2 Vreemd genoeg redetwistten deze bijzonder begunstigde personen toch herhaaldelijk onder elkaar over de vraag wie het hoofd of de belangrijkste onder hen was. Geen van hen wilde zich als een mindere gedragen. Droeg deze wedijver tot vrede, harmonie en geluk bij? Behaagde hun houding Jehovah God? Volgden zij een verstandige handelwijze? Beslist niet, want wat zei Jezus bij een zekere gelegenheid tot hen? Na een jong kind naast zich te hebben gezet, zei hij tot hen: „Al wie dit jonge kind ontvangt op basis van mijn naam, ontvangt ook mij, en al wie mij ontvangt, ontvangt ook hem die mij heeft uitgezonden. Want wie zich als een mindere onder u allen gedraagt, die is groot.” — Luk. 9:48.
3. Wat zijn enkele wereldse voorbeelden van onwil om zich als een mindere te gedragen?
3 Wie zijn thans zo verstandig om er tevreden mee te zijn zich als minderen te gedragen? Heel weinig mensen! Daarom is er in deze oude wereld zo veel verwarring, wedijver, twist en oorlog. Natiën en blokken van natiën blijven met elkaar wedijveren, want elk wil de toppositie innemen en de belangrijkste, de machtigste, zijn. Daarom zadelen natiën hun mensen met enorme bewapeningskosten op. En is veel van de agitatie door de vrouwenbeweging niet puur een weigering van de zijde van haar leden om zich als minderen te gedragen vergeleken bij hun mannelijke tegenhangers? En hebben ook veel hedendaagse jongeren niet met hetzelfde probleem te kampen? Zij ergeren zich over de rol van degenen die wegens hun leeftijd boven hen staan; zij willen zich niet als minderen gedragen ten opzichte van hun ouders. Heeft al deze onwil om zich als een mindere te gedragen, geluk gebracht? Is deze houding verstandig?

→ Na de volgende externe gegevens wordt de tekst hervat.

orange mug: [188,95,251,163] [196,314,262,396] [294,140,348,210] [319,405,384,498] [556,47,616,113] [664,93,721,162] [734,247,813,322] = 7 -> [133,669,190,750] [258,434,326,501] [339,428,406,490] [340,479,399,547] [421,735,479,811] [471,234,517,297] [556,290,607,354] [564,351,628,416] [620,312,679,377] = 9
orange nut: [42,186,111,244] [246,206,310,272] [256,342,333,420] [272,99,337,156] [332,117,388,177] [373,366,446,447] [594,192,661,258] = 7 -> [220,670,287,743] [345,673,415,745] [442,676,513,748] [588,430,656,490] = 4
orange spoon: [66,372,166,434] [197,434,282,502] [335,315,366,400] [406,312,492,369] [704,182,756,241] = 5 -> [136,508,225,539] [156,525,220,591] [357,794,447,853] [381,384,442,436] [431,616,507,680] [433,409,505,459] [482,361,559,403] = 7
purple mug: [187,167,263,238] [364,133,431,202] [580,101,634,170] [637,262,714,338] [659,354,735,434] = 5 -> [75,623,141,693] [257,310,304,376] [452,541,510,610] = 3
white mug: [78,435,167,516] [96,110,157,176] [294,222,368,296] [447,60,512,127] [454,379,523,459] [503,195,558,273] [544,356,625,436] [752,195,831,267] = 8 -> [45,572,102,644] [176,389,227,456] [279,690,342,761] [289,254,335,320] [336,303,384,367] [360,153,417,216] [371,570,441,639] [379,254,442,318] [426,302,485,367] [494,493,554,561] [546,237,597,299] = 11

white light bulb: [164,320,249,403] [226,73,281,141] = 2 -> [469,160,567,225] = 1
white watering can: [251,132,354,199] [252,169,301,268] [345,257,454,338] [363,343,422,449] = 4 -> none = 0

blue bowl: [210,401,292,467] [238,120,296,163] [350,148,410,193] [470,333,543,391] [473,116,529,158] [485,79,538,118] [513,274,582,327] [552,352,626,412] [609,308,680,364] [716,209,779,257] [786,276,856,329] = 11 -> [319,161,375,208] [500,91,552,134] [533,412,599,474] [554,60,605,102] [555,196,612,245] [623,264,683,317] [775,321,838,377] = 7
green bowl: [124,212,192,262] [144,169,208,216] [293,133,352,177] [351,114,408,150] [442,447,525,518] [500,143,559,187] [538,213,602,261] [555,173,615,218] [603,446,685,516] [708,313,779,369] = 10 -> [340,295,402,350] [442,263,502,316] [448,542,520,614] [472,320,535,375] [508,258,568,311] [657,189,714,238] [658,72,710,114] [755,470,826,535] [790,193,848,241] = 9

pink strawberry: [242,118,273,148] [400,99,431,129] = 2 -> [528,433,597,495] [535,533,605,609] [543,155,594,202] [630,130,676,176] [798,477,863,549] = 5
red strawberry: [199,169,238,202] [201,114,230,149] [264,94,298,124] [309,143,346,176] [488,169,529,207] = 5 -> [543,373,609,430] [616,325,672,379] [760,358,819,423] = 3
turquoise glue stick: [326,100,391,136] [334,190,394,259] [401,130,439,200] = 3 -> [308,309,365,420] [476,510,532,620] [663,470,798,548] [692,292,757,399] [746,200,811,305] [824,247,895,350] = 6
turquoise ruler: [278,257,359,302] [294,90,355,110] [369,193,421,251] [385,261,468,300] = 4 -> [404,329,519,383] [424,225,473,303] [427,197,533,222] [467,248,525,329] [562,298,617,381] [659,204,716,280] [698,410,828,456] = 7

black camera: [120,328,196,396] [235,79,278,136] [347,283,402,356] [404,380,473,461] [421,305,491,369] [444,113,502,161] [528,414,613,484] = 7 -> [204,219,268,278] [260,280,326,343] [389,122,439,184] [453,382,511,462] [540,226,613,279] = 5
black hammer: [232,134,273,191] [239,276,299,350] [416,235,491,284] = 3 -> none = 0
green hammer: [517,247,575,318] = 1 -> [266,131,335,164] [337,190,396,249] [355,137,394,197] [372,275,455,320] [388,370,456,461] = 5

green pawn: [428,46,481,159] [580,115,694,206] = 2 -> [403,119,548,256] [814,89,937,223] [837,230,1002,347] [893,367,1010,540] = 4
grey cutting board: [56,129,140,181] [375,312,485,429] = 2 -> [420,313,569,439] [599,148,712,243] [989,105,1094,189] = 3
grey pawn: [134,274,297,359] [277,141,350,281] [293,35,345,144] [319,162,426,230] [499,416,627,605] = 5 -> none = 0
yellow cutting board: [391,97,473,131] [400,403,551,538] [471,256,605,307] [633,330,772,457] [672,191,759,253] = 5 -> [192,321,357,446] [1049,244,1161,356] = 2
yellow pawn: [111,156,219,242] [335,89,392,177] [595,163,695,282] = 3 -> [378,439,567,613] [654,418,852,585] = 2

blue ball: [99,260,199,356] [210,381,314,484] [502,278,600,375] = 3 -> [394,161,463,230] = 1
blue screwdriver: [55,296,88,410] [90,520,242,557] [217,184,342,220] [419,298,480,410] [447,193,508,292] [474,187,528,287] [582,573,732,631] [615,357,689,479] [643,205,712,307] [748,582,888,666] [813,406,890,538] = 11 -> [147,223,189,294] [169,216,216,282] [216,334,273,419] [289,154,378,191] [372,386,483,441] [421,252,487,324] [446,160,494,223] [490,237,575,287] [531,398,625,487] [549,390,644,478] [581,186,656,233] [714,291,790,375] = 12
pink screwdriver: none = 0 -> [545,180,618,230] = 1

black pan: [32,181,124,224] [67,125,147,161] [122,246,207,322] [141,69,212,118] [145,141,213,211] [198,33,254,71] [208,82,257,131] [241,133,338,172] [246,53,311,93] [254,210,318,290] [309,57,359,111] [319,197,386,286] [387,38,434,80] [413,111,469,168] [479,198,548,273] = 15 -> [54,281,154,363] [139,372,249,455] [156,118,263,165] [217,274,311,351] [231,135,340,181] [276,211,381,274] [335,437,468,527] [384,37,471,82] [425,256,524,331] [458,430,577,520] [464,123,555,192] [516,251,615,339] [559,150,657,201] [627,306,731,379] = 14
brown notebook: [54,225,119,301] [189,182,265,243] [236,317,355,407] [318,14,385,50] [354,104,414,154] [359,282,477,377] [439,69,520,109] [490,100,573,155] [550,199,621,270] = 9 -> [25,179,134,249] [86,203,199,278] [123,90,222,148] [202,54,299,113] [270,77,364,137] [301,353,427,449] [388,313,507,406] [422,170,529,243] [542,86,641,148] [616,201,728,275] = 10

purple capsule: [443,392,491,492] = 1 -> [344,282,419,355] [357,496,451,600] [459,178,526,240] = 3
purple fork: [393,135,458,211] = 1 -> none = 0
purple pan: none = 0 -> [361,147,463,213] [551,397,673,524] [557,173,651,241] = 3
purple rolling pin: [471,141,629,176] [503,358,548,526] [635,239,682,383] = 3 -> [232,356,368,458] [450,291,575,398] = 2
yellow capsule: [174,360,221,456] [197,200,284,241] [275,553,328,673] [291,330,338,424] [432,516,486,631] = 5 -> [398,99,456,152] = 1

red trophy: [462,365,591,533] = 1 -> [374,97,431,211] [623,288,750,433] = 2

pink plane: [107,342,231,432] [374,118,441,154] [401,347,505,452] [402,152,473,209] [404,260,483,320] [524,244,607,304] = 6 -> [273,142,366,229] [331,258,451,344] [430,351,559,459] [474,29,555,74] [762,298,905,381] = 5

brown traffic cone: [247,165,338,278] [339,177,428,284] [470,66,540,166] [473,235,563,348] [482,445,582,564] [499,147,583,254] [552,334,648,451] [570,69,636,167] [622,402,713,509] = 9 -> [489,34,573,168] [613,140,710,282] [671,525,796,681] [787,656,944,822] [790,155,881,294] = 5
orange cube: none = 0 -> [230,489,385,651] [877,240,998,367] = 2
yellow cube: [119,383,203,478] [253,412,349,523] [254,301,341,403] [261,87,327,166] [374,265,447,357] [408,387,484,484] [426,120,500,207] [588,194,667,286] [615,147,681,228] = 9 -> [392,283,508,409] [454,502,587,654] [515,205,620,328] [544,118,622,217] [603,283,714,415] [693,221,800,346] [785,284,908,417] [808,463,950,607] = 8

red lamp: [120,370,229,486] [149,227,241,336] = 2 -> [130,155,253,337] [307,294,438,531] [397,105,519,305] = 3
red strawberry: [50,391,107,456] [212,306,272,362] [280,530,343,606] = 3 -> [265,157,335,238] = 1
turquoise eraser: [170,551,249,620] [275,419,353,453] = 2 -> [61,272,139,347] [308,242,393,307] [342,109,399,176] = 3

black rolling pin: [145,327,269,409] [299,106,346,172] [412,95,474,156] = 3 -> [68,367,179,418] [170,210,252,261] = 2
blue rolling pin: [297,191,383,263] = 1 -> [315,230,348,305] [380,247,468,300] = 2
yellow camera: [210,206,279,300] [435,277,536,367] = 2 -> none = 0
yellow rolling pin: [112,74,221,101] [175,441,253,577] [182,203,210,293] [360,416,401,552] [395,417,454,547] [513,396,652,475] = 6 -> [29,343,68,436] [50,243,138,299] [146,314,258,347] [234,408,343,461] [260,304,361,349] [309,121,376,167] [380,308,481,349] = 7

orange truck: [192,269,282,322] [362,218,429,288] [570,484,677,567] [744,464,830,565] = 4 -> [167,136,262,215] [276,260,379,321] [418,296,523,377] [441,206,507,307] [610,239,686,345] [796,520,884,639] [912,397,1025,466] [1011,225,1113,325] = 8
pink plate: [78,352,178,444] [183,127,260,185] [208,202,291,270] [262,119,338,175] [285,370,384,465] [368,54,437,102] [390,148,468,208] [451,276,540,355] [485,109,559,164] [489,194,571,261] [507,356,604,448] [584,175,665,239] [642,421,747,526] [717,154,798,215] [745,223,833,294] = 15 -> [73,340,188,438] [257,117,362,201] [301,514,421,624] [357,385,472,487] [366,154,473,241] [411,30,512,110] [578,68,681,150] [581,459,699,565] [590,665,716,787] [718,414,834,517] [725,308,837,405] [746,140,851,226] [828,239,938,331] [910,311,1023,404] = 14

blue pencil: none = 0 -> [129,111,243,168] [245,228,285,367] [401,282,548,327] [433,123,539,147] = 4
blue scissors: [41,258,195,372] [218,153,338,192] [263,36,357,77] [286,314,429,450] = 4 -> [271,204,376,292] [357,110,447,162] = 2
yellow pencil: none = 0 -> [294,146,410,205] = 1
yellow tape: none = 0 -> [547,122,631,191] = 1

Verre van dat!
VAN BIJBELSE VOORBEELDEN LEREN
4. Wie was de eerste persoon die zo’n hoge dunk van zichzelf had, en wat blijkt hieruit?
4 Dat het dwaas is zich niet als een mindere te willen gedragen, blijkt uit het feit dat alle moeilijkheden in de wereld zijn begonnen doordat een zekere engel weigerde zich aldus te gedragen. Waarom kan dit worden gezegd? Omdat die engel, die onze eerste ouders op de weg naar zonde en de dood leidde, tijdens de derde verzoeking waaraan hij de Zoon van God in de wildernis blootstelde, zijn ware motieven onthulde. Bij die gelegenheid bood hij Jezus alle koninkrijken van de wereld aan indien hij slechts één daad van aanbidding voor Satan zou verrichten. Wat bleek hieruit? Dat Satan gelijk wilde zijn aan Jehovah God, dat hij zich niet als een mindere wilde gedragen ten opzichte van Hem. Dit blijkt uit Jezus’ antwoord aan Satan: „Ga weg, Satan! Want er staat geschreven: ’Jehovah, uw God, moet gij aanbidden en voor hem alleen heilige dienst verrichten.’” Wegens Satans onwil om zich als een mindere te gedragen, overlaadde hij zichzelf met schande en oneer en zal hij uiteindelijk tenietgedaan worden. — Matth. 4:8-10; Hebr. 2:14.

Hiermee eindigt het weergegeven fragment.